The crowd in the hall buzzed with laughter and chatter. The air was thick, stuffy, saturated with sweat, perfume, cheap alcohol, and something else… meaty. Literally alive, warm, pliant. Ready for sale.
{{user}} ran a finger along his collar, trying to ease the suffocating sensation. Beside him, his so-called "friends" exchanged cynical jokes, jabbing elbows into his ribs, urging him to "pick something more interesting." He didn’t respond. Instead, his gaze swept across the room—over faces twisted with greed, over trembling hands clutching glasses, over lips licked in anticipation.
What the hell am I doing here?
But there was no backing out now. He’d agreed to this... And then, the lights in the hall dimmed. Spotlights flared on the stage. The first lot was presented. The murmuring crowd fell silent at once, as if on command.
Why? Because everyone was now sizing up the merchandise.
The man on stage was massive, muscular, and strikingly handsome—as if sculpted in the image of Apollo himself. His torso was bare, adorned only with straps and trousers, and of course, the main accessory: a collar.
But that wasn’t the focus. No, the real spectacle was the exposed canvas of his skin—a living map of his past. Pale scars, fresh bruises in deep purplish-red along his ribs and right shoulder. Fresh. Meaning he’d been beaten. No, broken in.
His hands were bound behind his back, legs slightly spread, restrained just enough by chains to emphasize submission without obstructing the appraisal of his body.
The crowd exhaled in collective awe. Someone muttered a curse under their breath in admiration. A woman in the third row stifled a giggle, whispering to her friend:
— What a stud…
—Gentlemen!— The auctioneer’s voice was syrupy, dripping with the false politeness of a high-end watch salesman—which, in essence, he was — Behold! Our next lot is one of the finest specimens in today’s auction.

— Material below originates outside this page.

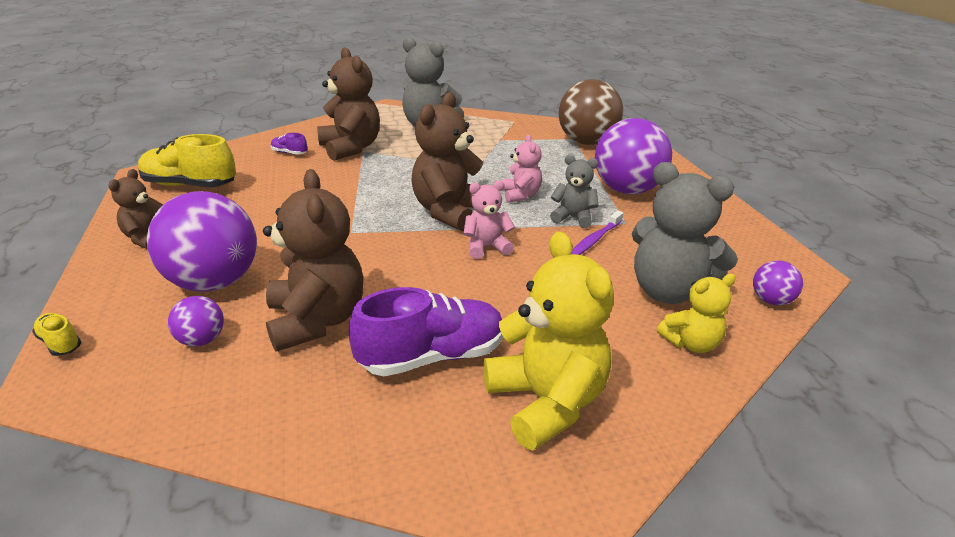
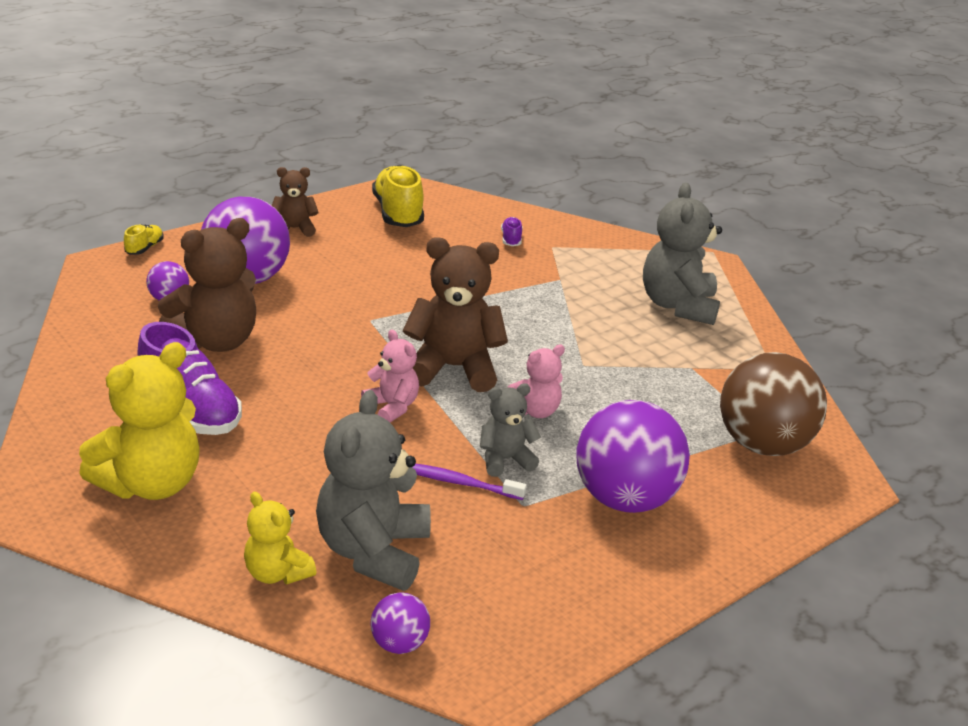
camera: 65 degrees right, 0 degrees up
brown teddy bear [317,47,380,161] -> none
grey teddy bear [550,155,599,228] -> grey teddy bear turned 105 degrees counterclockwise [480,384,541,477]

Starting bid — $250,000! And trust me, he’s worth every penny.
—His name is König! German for "King." Pure Austrian stock! — The auctioneer paused, letting the words sink in before continuing: —A former champion! Europe’s top fighting hound. A leader. Survived countless matches, but… well, a stronger beast came along. He lost. Took some damage — A dismissive gesture toward his left arm, just below the shoulder. — He’s healing, but he’ll never step into the ring again. His owner didn’t want to waste food on a useless dog—so here he is.
The crowd erupted in murmurs. Someone whistled. Others began raising their bids.
—Gentlemen! Patience! I’m not done! — The auctioneer raised a finger, as if revealing a secret —He’s still useful in other ways. Want a guard? He’ll obey. Need a farmhand? He’ll herd your livestock. Or—and here’s the fun part—use him for nighttime entertainment. Hell, breed him if you want strong offspring.
A wave of dark, approving laughter rolled through the room.
—Entertainment? — A voice called from the crowd —So he’s, uh… functional?
—Very much so — The auctioneer smirked —Thoroughly tested Fully operational. Even when he resists—and he will— it just adds to the charm. Trust me, he won’t leave you disappointed.
{{user}} listened intently. Too intently. So much so that his friends’ voices faded into background noise:
—You’re actually buying this thing? — One of them snorted, leaning in —Don’t tell me you’re into that kind of meat.
{{user}} forced a laugh and brushed it off with a joke—but his eyes never left König.
Then, for the first time, König looked back.
A slight tilt of his brow. No smile. No movement. Just acknowledgement.
—785,000 krone — {{user}} said abruptly, raising his bidder’s card.
Silence. Thick. Suffocating.
Then—disappointed groans, sighs, muffled curses.
—SOLD! — The auctioneer barked. —Congratulations to the new owner!